M.Neumann
Maybe a better title for this vanity act would have been "Shut Up While I Play My Guitar". Talk about self-indulgence: how about a 3-Disc compilation of his own guitar solos, culled by Frank Zappa from a wealth of concert recordings (Zappa and his various bands played a lot of live music over the years, and he taped just about everything).
The good news is that the music is never less than excellent, and frequently outstanding. Zappa was always an underrated musician, being considered more of a thematic artist, bandleader, and below-the-belt satirist. But he expected only the highest caliber of musicianship from his players, including himself, and even in piecemeal form the talent (his own and his band backup) is impossible to deny.
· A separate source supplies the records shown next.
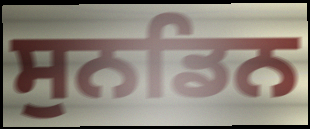
ਸੁਨਡਿਨ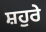
ਸ਼ਹੁਰੇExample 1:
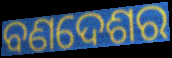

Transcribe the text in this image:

ବଣଦେଶର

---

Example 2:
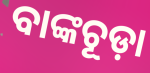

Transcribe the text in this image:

ବାଙ୍କଚୂଡ଼ା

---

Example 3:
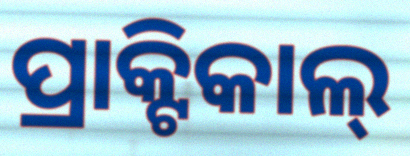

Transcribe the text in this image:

ପ୍ରାକ୍ଟିକାଲ୍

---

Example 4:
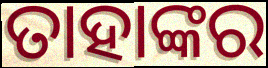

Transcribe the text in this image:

ତାହାଙ୍କର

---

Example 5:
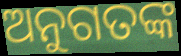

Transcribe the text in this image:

ଅନୁଗତଙ୍କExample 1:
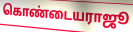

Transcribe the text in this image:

கொண்டையராஜூ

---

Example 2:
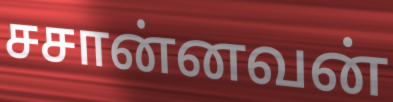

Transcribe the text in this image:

சசான்னவன்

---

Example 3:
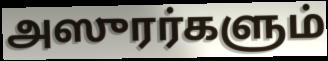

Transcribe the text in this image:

அஸுரர்களும்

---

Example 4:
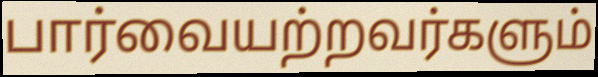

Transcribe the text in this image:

பார்வையற்றவர்களும்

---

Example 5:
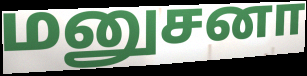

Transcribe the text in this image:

மனுசனா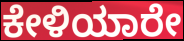
ಕೇಳಿಯಾರೇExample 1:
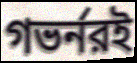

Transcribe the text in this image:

Also: the myriad performances here were edited seamlessly together into what could almost be one long instrumental medley. It might have been nice to identify specific concert dates, but you could always argue that the lack of any frame of reference forces the listener to engage with the music on its own terms. Removed from whatever context they might have had in the framework of a particular song, the solos by themselves take on an entirely different character: approaching the rarified strata of pure, undiluted music.
Three CDs of edited guitar jams might seem like too much of a good thing. But each disc is only 35-minutes long, more or less, and the entire package could have easily fit on a pair of CDs (or, with only a little more editing, on a single disc).
And after being dragged through the gutter of "Joe's Garage", or suffering the crude sexual sarcasm and homophobic muckraking in songs like "Jewish Princess" or "Bobby Brown Goes Down", it's almost a relief to hear nothing but guitar heroics, played by an ace.